Two specific operational cyber risks are noted: third-party remote access, and personal devices connected to local LAN. “Numerous” third-party suppliers are being used in general practice, according to the ICB, with a number of different support connection requests made to connect to the network. This could inadvertently lead to users installing web-based applications on the device, granting third-party access to the network, and whilst Sophos is being used to block known URLs, SWL recognises “this does not cover all requirements and solutions in use by third-parties”. A longer-term solution is being introduced with the use of Datto, which should be in place by the end of the 2025/26 financial year.
“Cyber security is not just an IT issue – it’s a business priority,” SWL states.
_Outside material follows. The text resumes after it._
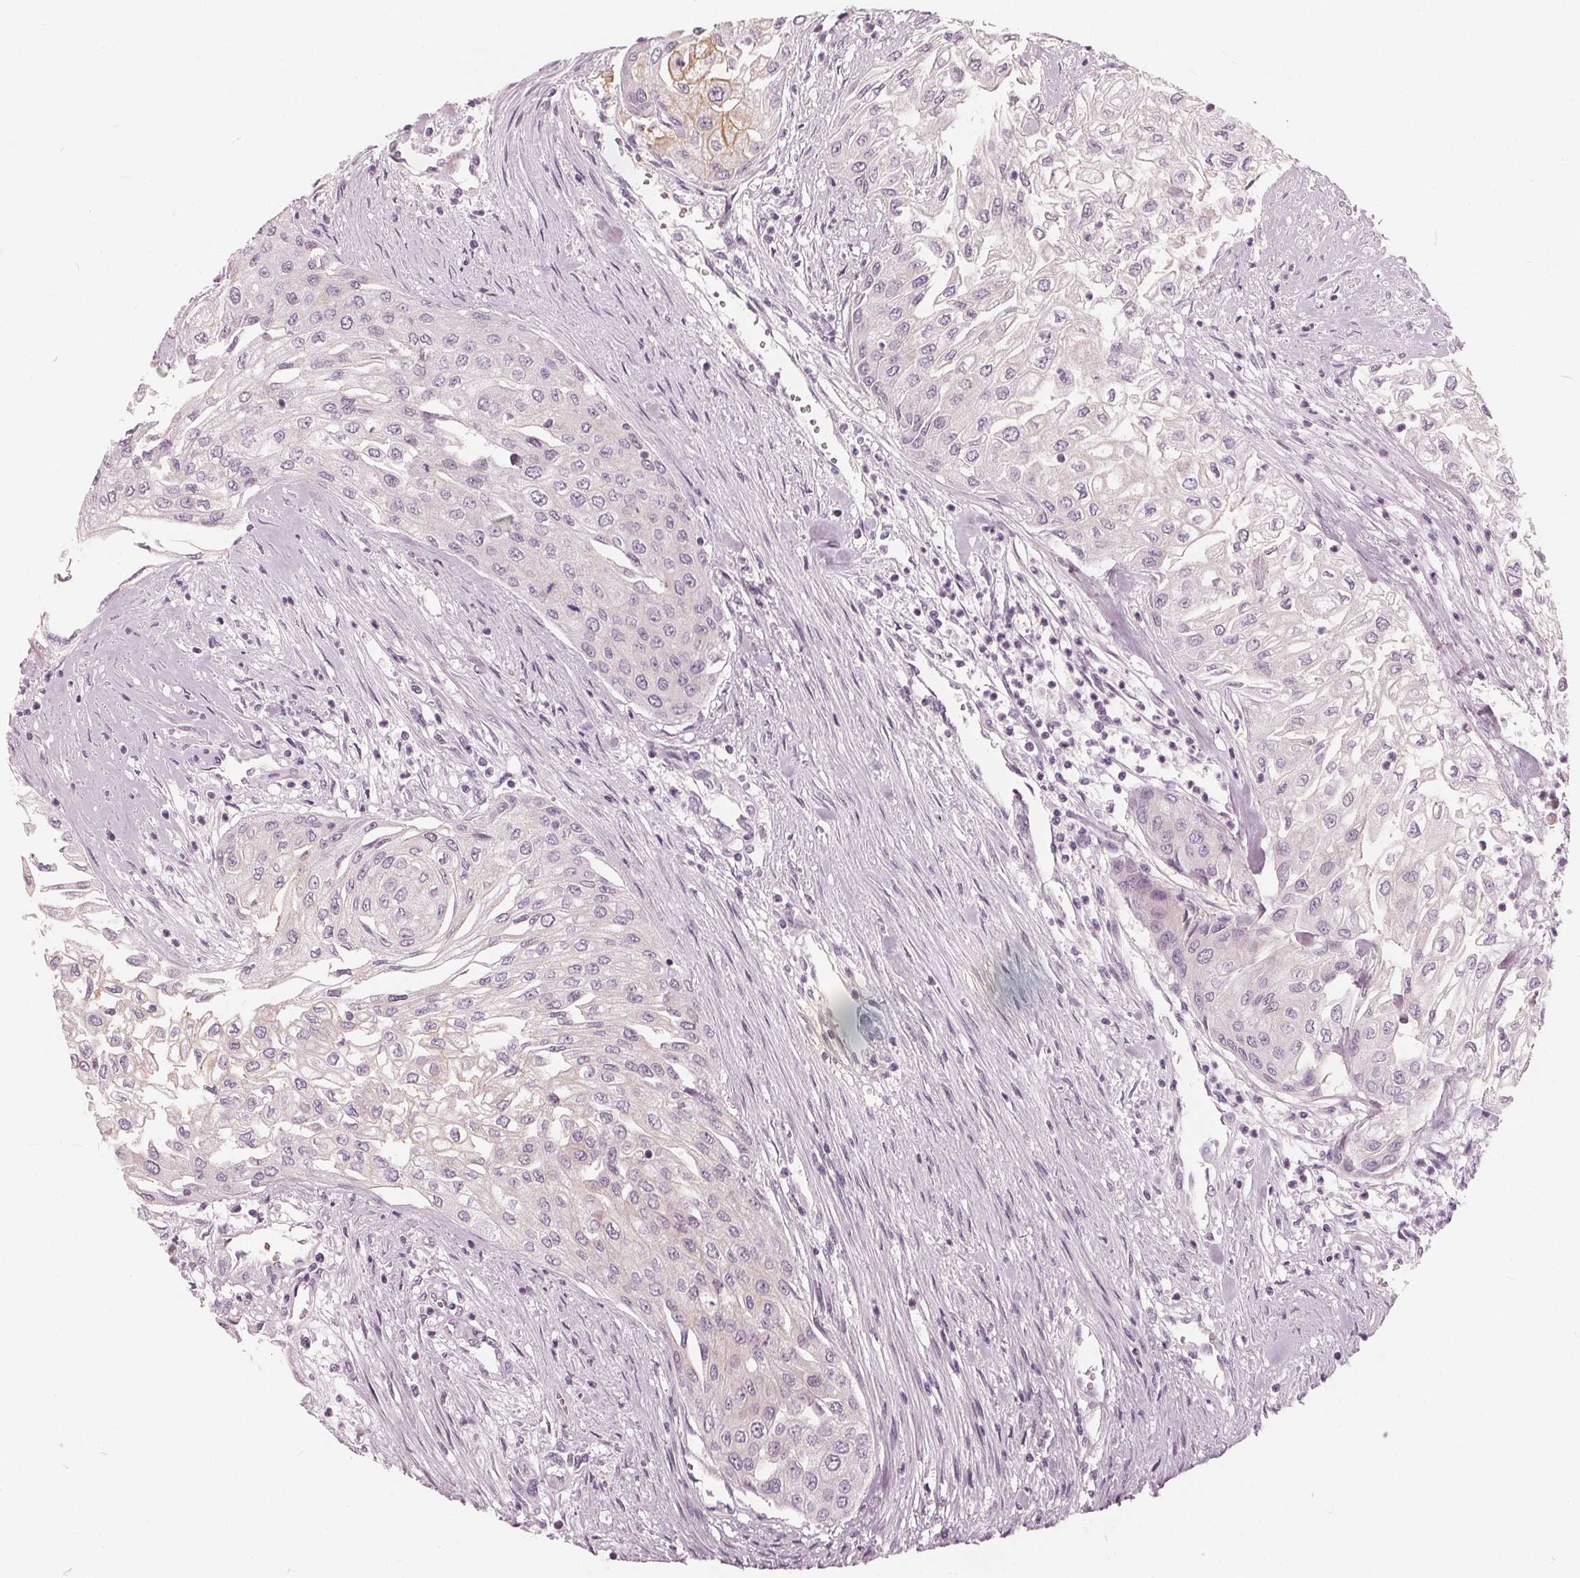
{"staining": {"intensity": "negative", "quantity": "none", "location": "none"}, "tissue": "urothelial cancer", "cell_type": "Tumor cells", "image_type": "cancer", "snomed": [{"axis": "morphology", "description": "Urothelial carcinoma, High grade"}, {"axis": "topography", "description": "Urinary bladder"}], "caption": "This is an immunohistochemistry micrograph of human urothelial carcinoma (high-grade). There is no positivity in tumor cells.", "gene": "SAT2", "patient": {"sex": "male", "age": 62}}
With this in mind, it continues, the board’s role is to take a proactive approach to cyber security to ensure resilience, incorporating “simple” safeguards and strategic investments. “Current Board members have not completed ICB specific Board level cyber training, given the current cyber threat level and compliance requirements this gap must be mitigated,” SWL adds. A date of April 2026 is suggested for the completion of NHSE-provided cyber training.
Elsewhere, the board outlines current cyber security controls in place across the system, with a cyber baseline assessment having been completed to establish current risk position, an ICB cyber lead appointed, a review of multi-factor authentication, incident exercises, and shared standards. Controls in development include the modernisation of risk management, incident response, and asset management practices, the standardisation of cyber training, and the promotion of awareness across the ICS.
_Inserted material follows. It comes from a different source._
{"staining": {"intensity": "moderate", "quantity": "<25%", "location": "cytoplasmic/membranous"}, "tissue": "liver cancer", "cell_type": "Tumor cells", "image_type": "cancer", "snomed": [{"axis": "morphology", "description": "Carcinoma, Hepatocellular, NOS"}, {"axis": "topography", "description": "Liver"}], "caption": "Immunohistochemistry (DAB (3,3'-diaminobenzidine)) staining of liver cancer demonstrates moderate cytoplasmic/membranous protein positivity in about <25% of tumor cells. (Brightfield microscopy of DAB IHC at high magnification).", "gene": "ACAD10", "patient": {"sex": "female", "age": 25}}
Wider trend: Cyber security and strategy across the health sector
In a recent panel discussion, we were joined by experts from across the health and care sector to explore different approaches to cyber security and how to overcome the main challenges involved with making healthcare organisations more secure. We also looked at practical steps that can be taken to help with staff awareness and training, along with short-term priorities and what the future might look like. As part of the discussion, we were joined by Keltie Jamieson, the CIO at Bermuda Hospitals Board, Nasser Arif, cyber security manager at London Northwest Healthcare NHS Trust and Hillingdon Hospitals NHS Foundation Trust and Ryan Pullen, director of Stripe OLT Consulting.
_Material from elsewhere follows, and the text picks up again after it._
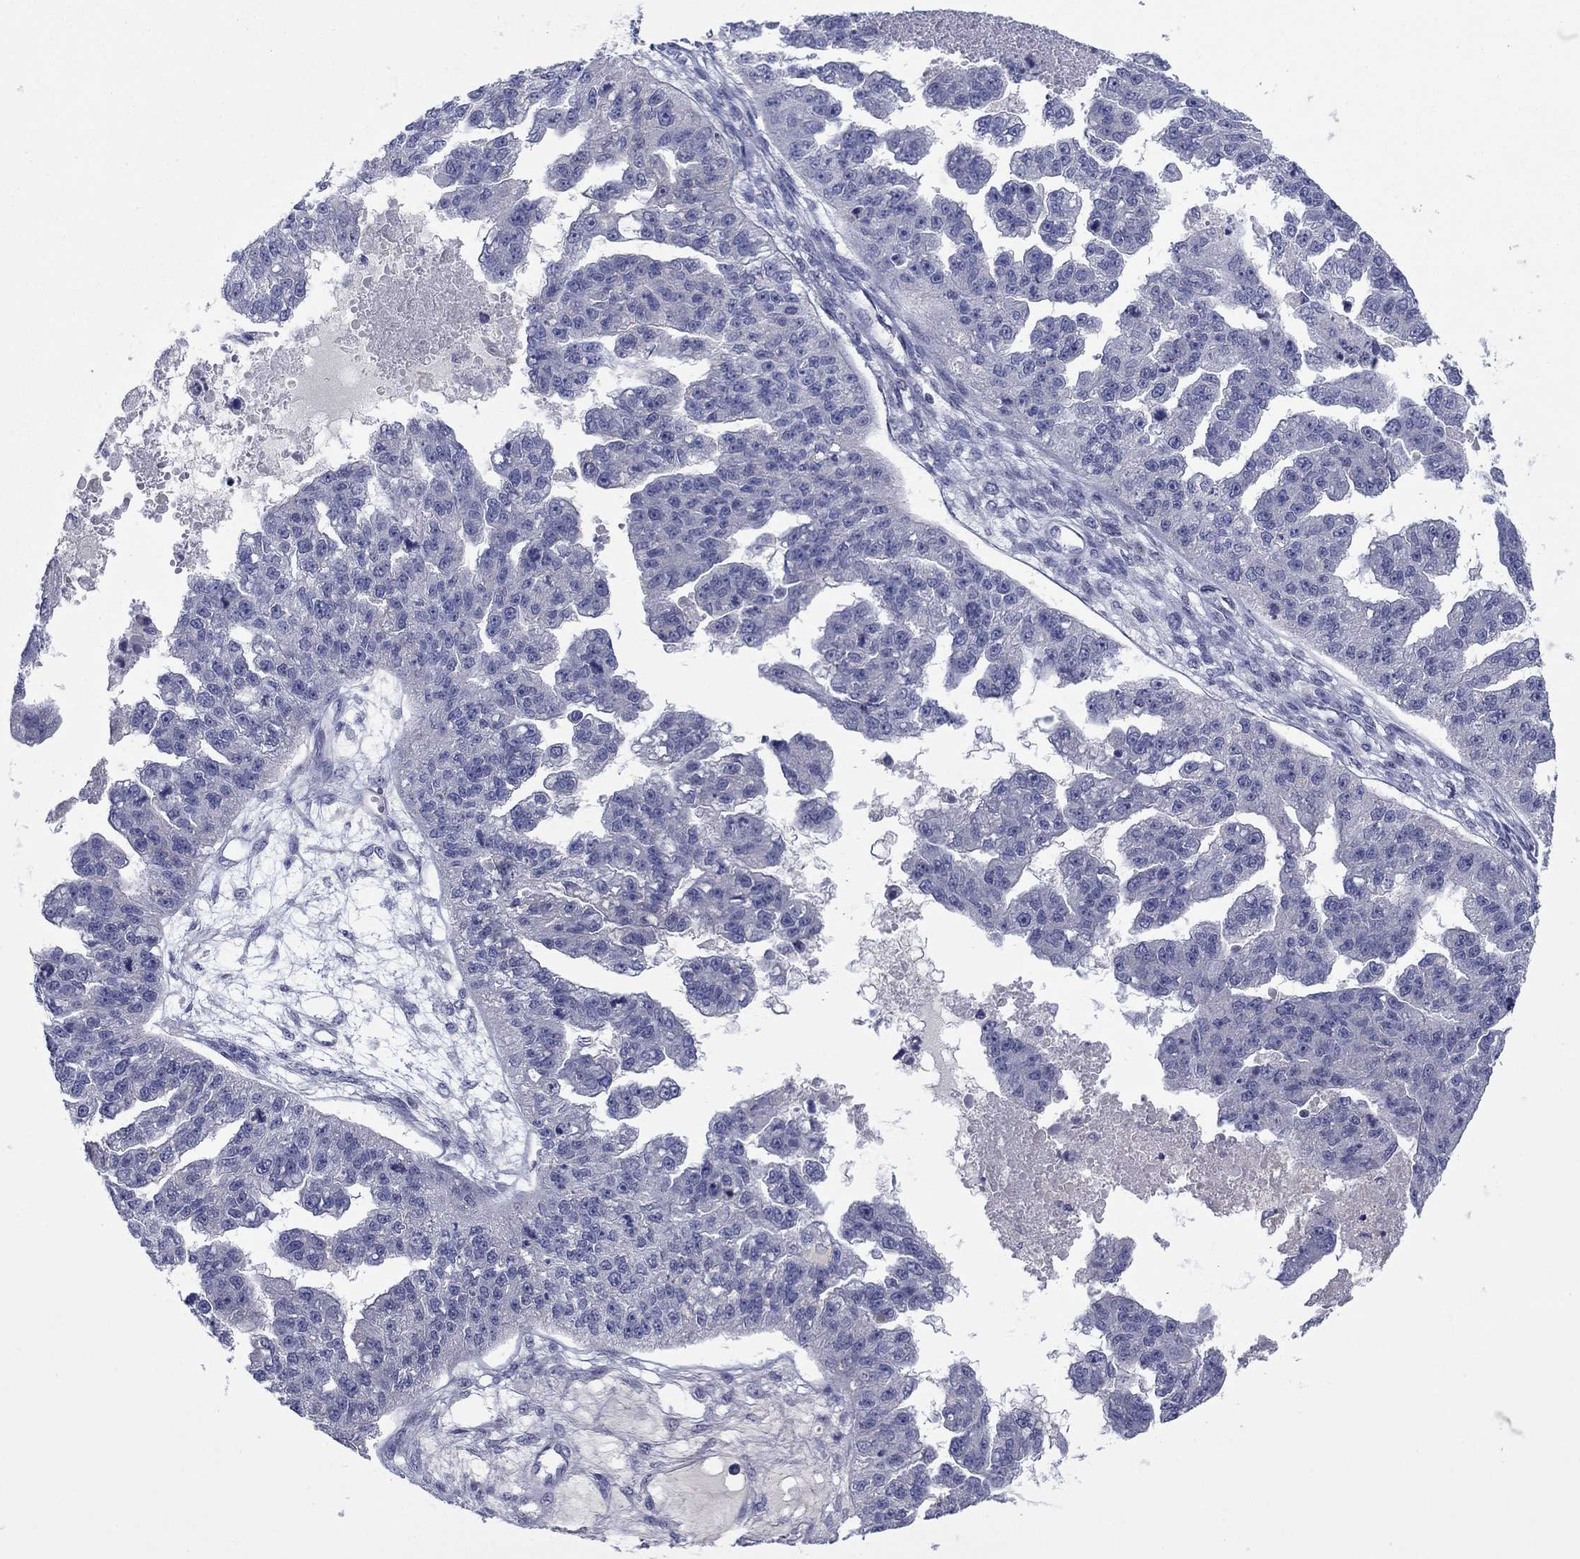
{"staining": {"intensity": "negative", "quantity": "none", "location": "none"}, "tissue": "ovarian cancer", "cell_type": "Tumor cells", "image_type": "cancer", "snomed": [{"axis": "morphology", "description": "Cystadenocarcinoma, serous, NOS"}, {"axis": "topography", "description": "Ovary"}], "caption": "High power microscopy photomicrograph of an IHC image of ovarian cancer, revealing no significant staining in tumor cells.", "gene": "GRHPR", "patient": {"sex": "female", "age": 58}}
The UK Government has updated its Cyber Action Plan, to tackle “critically high” cyber risk as part of the Roadmap for Modern Digital Government, looking to move toward proactive action, clear accountability, mandatory requirements, and comprehensive central support. £210 million has been invested in forming a new Government Cyber Unit, to provide direction and expert support. The government shares findings from the first year of GovAssure, its cyber security scheme for assessing government critical systems, noting “significant gaps” in departments’ cyber security and resilience, and levels of low maturity with asset management, protective monitoring, and response planning.
NHS England has shared an open letter to current suppliers across the health and care system, outlining the shared responsibility to strengthen cyber security, and plans for direct supplier engagement. From January 2026, NHS England will be looking to contact suppliers directly to discuss current cyber security controls, requesting supporting information or evidence “where appropriate”, such as in instances where suppliers deliver services deemed to be critical to patient care or operational continuity. “This is not an audit, and it is not a pass or fail exercise,” NHS England explains. “This programme is about identifying risk and working in partnership to agree proportionate remediation activity, that strengthens resilience for everyone.”